• [DIRECTIONS]:
**a)** In the footballer profile below, which club did Isidoro first trial with after arriving in Israel?
**b)** Translate this sentence from the footballer profile below into Spanish: "Isidoro arrived in Israel and first trialled with Maccabi Netanya."
[SOURCE TEXT — start]
Naón Isidro נאון איזידורו

Personal information
- Date of birth: 12 November 1987 (age 38)
- Place of birth: Argentina
- Position: Striker

Youth career
- Newell's Old Boys

Senior career*
- Years: Team / Apps / (Gls)
- 2008: Hapoel Nazareth Illit / 5 / (0)
- 2008–2009: Hapoel Ashkelon / 24 / (5)
- 2009–2010: Hapoel Marmorek / ? / (?)
- 2010–2011: Hapoel Ashkelon / ? / (?)

= Naón Isidro =

Argentine-Israeli footballer

Naón Isidro (נאון איזידורו; born 12 November 1987) is an Argentine-Israeli association football player who plays as a forward; he has been a free agent since he was released from Hapoel Ashkelon in June 2011.

==Playing career==
Isidoro arrived in Israel and first trialled with Maccabi Netanya. Actor Dubie Gal acted as the players agent and suggested Isidoro trial with Netanya to one of the club's supporters. The club were short on strikers and were attracted by the prospect of Isidoro not counting as a foreigner because he is Jewish. Isidoro failed to impress then manager, Reuven Atar and the club decided not to sign him. Isidoro then joined Hapoel Haifa on trial before landing a spot with Hapoel Nazareth Illit.
[SOURCE TEXT — finish]
[DATA SEGMENT — start]
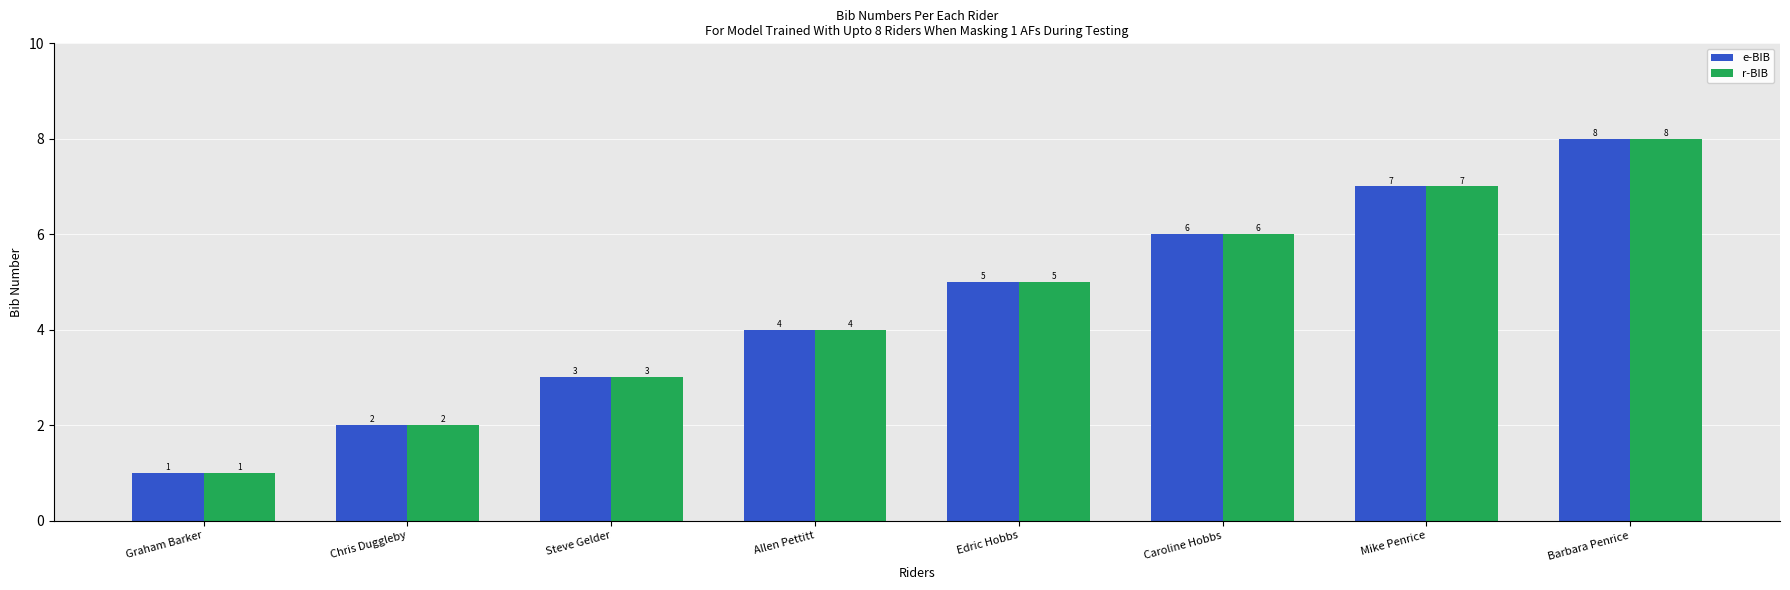

How many data points in e-BIB are less than 5?

4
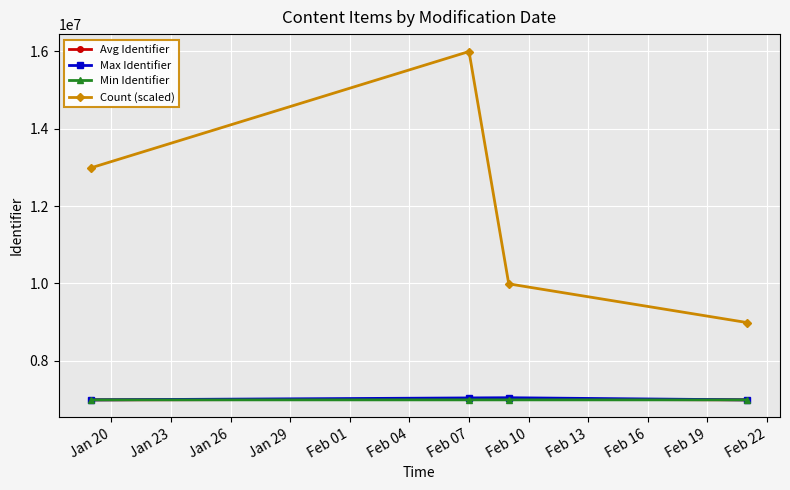

In Max Identifier, how many points are higher than both neighbors (excluding endpoints)?

1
[DATA SEGMENT — finish]
• [RESPONSES PER TASK]:
**a)** Maccabi Netanya

**b)** Isidoro llegó a Israel y primero hizo una prueba con el Maccabi Netanya.